#### [What you have to do]
Nothing is needed except the lines below that run from the one with "left front paw: (888, 906)" through the one with "left elbow: (279, 537)", repeated exactly.

[Items from a data source]

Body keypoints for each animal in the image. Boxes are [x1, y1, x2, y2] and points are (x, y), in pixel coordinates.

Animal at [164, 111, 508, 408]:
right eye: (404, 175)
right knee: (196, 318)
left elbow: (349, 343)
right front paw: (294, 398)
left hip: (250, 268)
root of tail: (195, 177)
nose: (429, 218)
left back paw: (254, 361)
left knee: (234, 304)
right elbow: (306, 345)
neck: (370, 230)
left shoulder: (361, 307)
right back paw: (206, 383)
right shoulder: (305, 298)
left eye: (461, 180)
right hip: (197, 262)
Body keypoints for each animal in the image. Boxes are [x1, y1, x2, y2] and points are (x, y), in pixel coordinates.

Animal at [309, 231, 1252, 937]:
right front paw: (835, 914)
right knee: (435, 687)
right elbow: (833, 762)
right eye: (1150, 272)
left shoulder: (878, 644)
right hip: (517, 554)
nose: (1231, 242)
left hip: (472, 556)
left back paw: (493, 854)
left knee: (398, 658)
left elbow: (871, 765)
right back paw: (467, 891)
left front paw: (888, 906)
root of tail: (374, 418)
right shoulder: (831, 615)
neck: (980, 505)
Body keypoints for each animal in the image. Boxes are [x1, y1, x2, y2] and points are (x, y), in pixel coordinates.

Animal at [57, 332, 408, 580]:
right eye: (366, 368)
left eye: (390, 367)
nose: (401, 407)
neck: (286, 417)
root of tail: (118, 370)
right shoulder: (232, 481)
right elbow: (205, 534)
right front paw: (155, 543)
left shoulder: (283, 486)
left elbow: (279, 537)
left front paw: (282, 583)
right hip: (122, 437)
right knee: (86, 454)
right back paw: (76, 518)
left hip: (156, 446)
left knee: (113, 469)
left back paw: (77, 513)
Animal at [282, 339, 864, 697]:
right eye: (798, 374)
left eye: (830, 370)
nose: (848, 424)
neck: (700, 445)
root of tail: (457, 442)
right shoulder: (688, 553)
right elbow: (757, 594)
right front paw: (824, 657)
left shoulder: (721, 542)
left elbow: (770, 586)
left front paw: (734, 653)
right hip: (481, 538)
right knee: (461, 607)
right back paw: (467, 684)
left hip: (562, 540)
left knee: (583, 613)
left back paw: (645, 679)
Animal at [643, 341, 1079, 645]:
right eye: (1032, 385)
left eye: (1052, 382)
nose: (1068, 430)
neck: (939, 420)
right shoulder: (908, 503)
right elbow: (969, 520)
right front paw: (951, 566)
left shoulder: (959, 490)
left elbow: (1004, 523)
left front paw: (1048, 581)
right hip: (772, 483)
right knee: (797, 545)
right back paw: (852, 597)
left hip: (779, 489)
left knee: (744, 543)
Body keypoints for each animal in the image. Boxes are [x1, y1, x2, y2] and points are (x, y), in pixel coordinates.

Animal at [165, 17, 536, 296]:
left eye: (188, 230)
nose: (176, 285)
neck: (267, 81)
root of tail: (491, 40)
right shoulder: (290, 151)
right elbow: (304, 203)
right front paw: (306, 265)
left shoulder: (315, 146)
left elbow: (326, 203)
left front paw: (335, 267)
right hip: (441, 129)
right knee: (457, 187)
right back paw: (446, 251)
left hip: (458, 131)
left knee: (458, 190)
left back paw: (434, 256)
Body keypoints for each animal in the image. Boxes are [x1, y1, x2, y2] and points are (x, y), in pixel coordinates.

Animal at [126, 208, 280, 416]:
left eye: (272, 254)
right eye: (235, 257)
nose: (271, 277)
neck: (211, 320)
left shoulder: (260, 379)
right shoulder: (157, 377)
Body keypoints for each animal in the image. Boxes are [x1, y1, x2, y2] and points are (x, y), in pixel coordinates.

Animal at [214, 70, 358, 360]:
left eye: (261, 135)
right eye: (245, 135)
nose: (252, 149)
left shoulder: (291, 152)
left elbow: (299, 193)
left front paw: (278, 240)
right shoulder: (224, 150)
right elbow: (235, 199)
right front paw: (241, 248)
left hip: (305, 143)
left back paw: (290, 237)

#### [Response to this exercise]
left front paw: (888, 906)
root of tail: (374, 418)
right shoulder: (831, 615)
neck: (980, 505)
Body keypoints for each animal in the image. Boxes are [x1, y1, x2, y2] and points are (x, y), in pixel coordinates.

Animal at [57, 332, 408, 580]:
right eye: (366, 368)
left eye: (390, 367)
nose: (401, 407)
neck: (286, 417)
root of tail: (118, 370)
right shoulder: (232, 481)
right elbow: (205, 534)
right front paw: (155, 543)
left shoulder: (283, 486)
left elbow: (279, 537)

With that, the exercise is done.